Reactive Programming
Easel is a reactive programming language. It helps to understand this so you can write code that works with the engine rather than against it.
What is Reactive Programming?
Reactive programming is a programming paradigm where you say what code depends on what state. Then, when the state changes, the engine automatically re-runs the code that depends on that state. Only the code that depends on the changed parts of the state will be re-run, so it is very efficient.
Reactive programming is used most often with user interface frameworks like React. In games, it has a lot of similarities to the idea of immediate mode rendering, for example used by Dear ImGui.

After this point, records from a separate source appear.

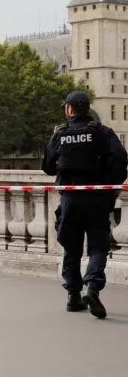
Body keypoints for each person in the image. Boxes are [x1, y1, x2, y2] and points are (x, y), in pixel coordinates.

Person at [43, 90, 128, 318]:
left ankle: (73, 296)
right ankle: (92, 287)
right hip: (97, 198)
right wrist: (110, 186)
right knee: (98, 246)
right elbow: (120, 158)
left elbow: (48, 167)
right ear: (87, 109)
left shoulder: (60, 134)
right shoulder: (102, 132)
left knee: (71, 247)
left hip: (70, 200)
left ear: (69, 109)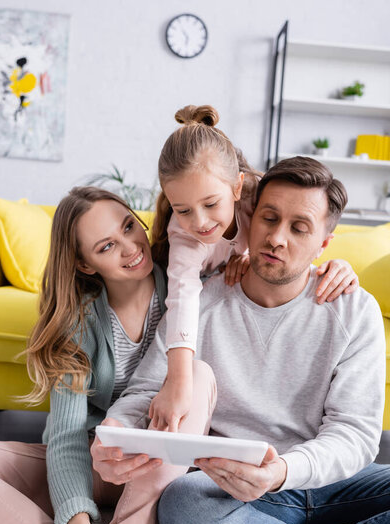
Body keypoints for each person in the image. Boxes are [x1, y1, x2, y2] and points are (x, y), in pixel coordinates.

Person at [102, 157, 389, 524]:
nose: (276, 238)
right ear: (248, 218)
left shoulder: (354, 310)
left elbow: (354, 435)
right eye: (269, 218)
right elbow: (146, 390)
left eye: (299, 227)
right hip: (228, 487)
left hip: (323, 480)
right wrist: (116, 432)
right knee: (183, 506)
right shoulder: (200, 302)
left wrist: (283, 472)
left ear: (324, 243)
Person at [0, 186, 217, 524]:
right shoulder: (77, 322)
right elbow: (66, 437)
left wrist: (330, 269)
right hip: (103, 464)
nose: (131, 247)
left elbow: (252, 234)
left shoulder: (190, 286)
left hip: (174, 464)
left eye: (129, 226)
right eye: (107, 246)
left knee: (196, 375)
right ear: (84, 263)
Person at [148, 104, 359, 433]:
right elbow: (183, 299)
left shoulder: (257, 197)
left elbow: (301, 238)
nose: (200, 222)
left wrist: (339, 265)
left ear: (236, 187)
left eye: (211, 204)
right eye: (183, 209)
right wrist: (178, 382)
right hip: (200, 292)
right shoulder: (184, 237)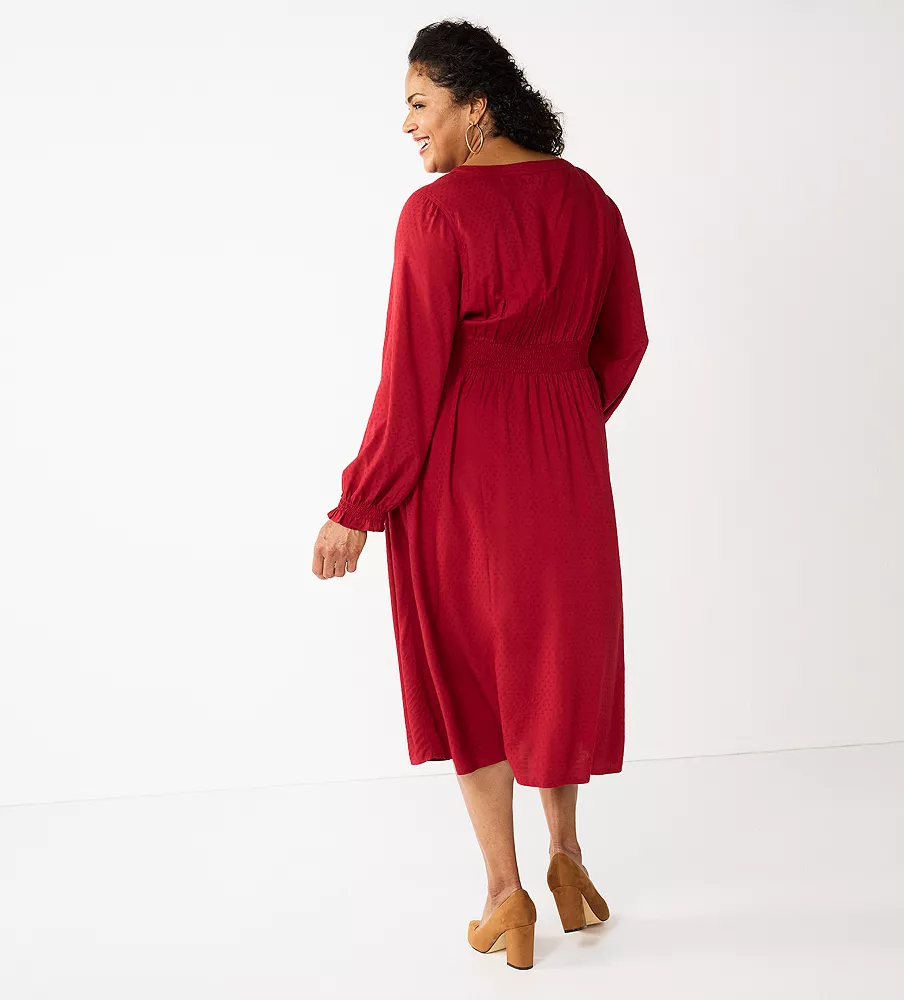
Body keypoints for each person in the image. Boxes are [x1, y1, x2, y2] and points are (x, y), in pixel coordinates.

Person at [311, 19, 648, 970]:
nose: (408, 125)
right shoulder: (589, 201)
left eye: (421, 104)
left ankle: (507, 895)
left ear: (476, 106)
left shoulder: (438, 214)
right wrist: (564, 420)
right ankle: (569, 861)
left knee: (474, 671)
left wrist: (357, 505)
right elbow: (624, 342)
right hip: (566, 467)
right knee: (554, 659)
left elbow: (411, 377)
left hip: (460, 470)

Easel brings the concept of reactive programming to all of game development.
A minimal example
Let say you have a spaceship, and you want your spaceship to become more red as it takes damage. This is how you would do it in Easel, in a reactive way:
with Health {
ImageSprite(image=, radius=, color=(Health / MaxHealth).Mix(#f00, #fff))
}
The with block is what makes this code reactive.
The code block runs once, and then every time the Health changes,
allowing the sprite's color and the Health to stay in sync.
Think about state, not output
A common trap new Easel developers fall into is, they just wish they could, for example, change the sprite's color to red.
Why isn't there a SpriteColor property that I can just set to red? Why would a game engine not have this?
The pitfall is, if you are thinking about editing your sprite directly,
you are thinking too much about the output, and not enough about the state.
In what situation does your sprite become red?
Is it when your spaceship's health is low? Is it when you're holding a ruby? Is it when your character is angry?
Once you know state it depends on,
you can use a with block to make the sprite's color depend on that state.
Let's say you now understand that you want your sprite to be red when your character is angry. Now you have a decision to make about how you represent this.
- Is it a boolean flag?
pub prop unit.IsAngry = false - Is it a magnitude?
pub prop unit.Angriness = 100? - Is anger one of many possible emotions?
pub prop unit.Emotion = Emotion:Angry - Maybe other entities give you anger, and so it's a collector?
pub collector unit.Anger ~ Sum
Let's say anger is one of the many emotions. Now we can write a with block to link the sprite's color to the Emotion:
pub prop unit.Emotion = Emotion:Angry
pub symbol Emotion:Happy
pub symbol Emotion:Sad
pub symbol Emotion:Angry
pub fn unit.Dog() {
// ...
with Emotion {
let color = match Emotion {
Emotion:Happy => #ff0,
Emotion:Sad => #00f,
Emotion:Angry => #f00,
}
ImageSprite(image=, radius=, color=)
}
}
Think about the state first. Get that right, and then the output will follow naturally.
Reactivity and performance
Easel is designed around a one-way transformation from state to output. For that reason, unlike other game engines, you can't read back or edit any properties of a sprite once you've created it. No reading back its color, size, shape, etc.
This allows the engine to become even more optimized. When you make a sprite in Easel, it gets converted into vertices ready for rendering. This loses the original inputs that you used to create the sprite, but it allows the engine to render the sprite much faster. Easel relies on the fact that your game state is the source of truth, and so if you need to edit the sprite, you are already storing everything necessary to re-create the sprite with the new properties.